Silhouetted image/1973 AP file

Ranking: 25

Total contributions to super PACs: $4.1 million*

Notable federal hard money and 527 contributions:

  • $4 million to Progress for America Voter Fund (links to Bush administration) (2004-2006)
  • $10,000 to the National Republican Senatorial Committee (2011)

Notable state-level contributions:

  • $5.4 million to the California Republican Party
  • Nearly $600,000 to candidates including California Gov. Arnold Schwarzenegger (R), New York Gov. Eliot Spitzer (D) and Florida Gov. Charlie Crist (R), according to the National Institute on Money in State Politics

Corporate name: Chartwell Partners, LLC

Corporate subsidiaries: Chartwell Investment Partners

Total spent on federal lobbying (2007-2012): $0

Lobbying issues: N/A

Family: Wife Margaret, three children

Biography:

This former owner of Spanish-language television network Univision is known not only for his media business savvy but also for his real estate acquisitions. One of the largest private landowners in Malibu, Calif., according to Forbes, Andrew Jerrold “Jerry” Perenchio, 82, lives in the Bel Air home that was used for establishing shots in “The Beverly Hillbillies.”

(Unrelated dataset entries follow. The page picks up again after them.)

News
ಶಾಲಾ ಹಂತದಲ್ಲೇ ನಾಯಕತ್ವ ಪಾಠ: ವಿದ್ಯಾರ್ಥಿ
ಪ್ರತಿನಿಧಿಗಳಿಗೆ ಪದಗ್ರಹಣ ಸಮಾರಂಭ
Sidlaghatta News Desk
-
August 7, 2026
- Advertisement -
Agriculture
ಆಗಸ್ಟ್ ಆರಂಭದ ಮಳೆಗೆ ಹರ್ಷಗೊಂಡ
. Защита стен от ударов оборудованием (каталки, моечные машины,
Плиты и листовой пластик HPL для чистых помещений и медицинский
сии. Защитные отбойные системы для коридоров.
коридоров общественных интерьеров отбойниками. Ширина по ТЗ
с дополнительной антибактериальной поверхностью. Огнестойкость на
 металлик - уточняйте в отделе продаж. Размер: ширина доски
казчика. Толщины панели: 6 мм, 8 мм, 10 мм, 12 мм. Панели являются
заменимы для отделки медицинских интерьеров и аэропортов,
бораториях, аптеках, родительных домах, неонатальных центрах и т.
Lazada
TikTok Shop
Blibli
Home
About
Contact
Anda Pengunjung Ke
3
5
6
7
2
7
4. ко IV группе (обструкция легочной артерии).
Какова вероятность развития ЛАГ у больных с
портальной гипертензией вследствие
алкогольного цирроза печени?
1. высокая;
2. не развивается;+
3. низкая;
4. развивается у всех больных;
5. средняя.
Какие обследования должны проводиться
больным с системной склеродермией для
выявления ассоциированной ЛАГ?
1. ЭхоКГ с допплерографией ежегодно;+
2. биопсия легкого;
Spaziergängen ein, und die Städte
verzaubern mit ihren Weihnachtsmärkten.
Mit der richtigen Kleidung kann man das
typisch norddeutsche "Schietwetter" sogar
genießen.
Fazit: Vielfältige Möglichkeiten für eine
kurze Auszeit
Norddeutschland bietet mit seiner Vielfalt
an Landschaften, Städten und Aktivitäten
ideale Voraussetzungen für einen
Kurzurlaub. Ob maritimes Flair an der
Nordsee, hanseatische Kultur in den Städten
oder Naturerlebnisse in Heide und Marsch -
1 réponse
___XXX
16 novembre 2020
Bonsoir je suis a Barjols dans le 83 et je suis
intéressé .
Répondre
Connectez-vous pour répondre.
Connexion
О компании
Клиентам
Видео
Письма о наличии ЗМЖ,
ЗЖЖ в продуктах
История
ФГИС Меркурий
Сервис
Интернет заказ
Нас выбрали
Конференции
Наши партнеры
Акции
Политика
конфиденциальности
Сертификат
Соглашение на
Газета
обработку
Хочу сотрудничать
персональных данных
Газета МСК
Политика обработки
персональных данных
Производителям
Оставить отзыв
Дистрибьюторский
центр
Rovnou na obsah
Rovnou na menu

Perenchio got his start as a talent agent for Music Corp. of America. He then formed his own company, Chartwell Artists. Perenchio represented the likes of Elizabeth Taylor and Marlon Brando. He moved into sports promotion, having a hand in one of the biggest boxing matchups of all time, which pitted Muhammad Ali against Joe Frazier in 1971, Malibu Complete reported.           

In his first foray into television, Perenchio teamed up with producers Norman Lear and Bud Yorkin to establish Embassy Communications. They sold it to Coca-Cola in 1985 for $485 million.

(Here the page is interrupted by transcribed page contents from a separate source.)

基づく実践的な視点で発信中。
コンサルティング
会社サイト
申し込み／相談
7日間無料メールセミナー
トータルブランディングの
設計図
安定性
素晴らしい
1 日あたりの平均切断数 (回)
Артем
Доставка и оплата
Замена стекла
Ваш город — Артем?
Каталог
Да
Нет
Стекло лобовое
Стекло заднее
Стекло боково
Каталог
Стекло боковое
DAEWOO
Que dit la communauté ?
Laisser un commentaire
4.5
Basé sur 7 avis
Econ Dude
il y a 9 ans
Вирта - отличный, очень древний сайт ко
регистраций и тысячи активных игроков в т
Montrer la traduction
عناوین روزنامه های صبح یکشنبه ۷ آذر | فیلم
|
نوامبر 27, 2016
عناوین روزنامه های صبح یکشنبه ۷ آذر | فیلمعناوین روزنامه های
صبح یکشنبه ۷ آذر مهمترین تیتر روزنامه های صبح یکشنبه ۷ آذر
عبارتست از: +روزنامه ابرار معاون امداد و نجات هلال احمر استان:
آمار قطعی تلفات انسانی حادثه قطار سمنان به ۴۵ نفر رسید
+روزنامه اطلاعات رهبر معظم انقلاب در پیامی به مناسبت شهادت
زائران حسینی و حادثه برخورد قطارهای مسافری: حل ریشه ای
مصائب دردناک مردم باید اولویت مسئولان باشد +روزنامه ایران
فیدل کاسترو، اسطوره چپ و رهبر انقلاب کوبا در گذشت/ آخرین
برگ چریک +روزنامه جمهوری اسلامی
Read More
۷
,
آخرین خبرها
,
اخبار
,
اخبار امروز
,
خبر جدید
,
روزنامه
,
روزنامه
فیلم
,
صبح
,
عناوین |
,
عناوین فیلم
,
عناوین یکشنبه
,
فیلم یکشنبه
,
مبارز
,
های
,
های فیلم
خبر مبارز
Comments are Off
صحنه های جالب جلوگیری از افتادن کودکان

Perenchio took that money in 1992 and teamed up with Venezuela’s Venevision and Mexico’s Televisa to buy several Spanish language stations, including the fledgling Univision station, then owned by Hallmark. This became the launching pad for Univision Communications, which came to control 80 percent of the Spanish-language television market, according to the International Directory of Business Biographies. Perenchio took the company public in 1996 as its CEO, chairman and controlling shareholder.

As the Italian-American head of a Spanish-language broadcaster who never learned to speak Spanish, Perenchio took heat both from Univision’s audience for his support of anti-immigration Republicans, such as former California Gov. Pete Wilson, and from conservatives, including Michelle Malkin at Free Republic, who criticized his opposition to various California propositions that would ban social services to illegal immigrants and abolish bilingual education. Perenchio’s views drew further criticism from Latinos as Univision grew and merged with the Hispanic Broadcasting Company, which was renamed Univision Radio, the Michigan Daily reported.

Univision sold in 2007 for $12.3 billion, with Perenchio collecting $1.3 billion for his stake, the Los Angeles Times reported. Perenchio is now CEO of Chartwell Partners, a boutique investment and holding firm specializing in media, entertainment and real estate, according to Forbes. Perenchio served as John McCain’s national finance co-chair during the Arizona Republican's 2008 presidential campaign, and he gives more generously to Republicans than Democrats.

Much of Perenchio’s giving has been through the Jerry Perenchio Living Trust.

Living trusts are established so that after one’s death, survivors don’t have to go through probate, the complicated legal process of validating and executing the deceased person’s will via the court system. The larger one’s estate, the more complicated probate is; therefore, a person like Perenchio with a high-value estate potentially saves his family hassle by placing his property in a trust that, upon his death, can be distributed without court supervision and with less public visibility.

Last updated: Jan. 30, 2013

*2011-2012 election cycle. Source: Center for Responsive Politics and Center for Public Integrity analysis of Federal Election Commission records. Totals include contributions from individuals, family members and corporations that are controlled by the individual super donor.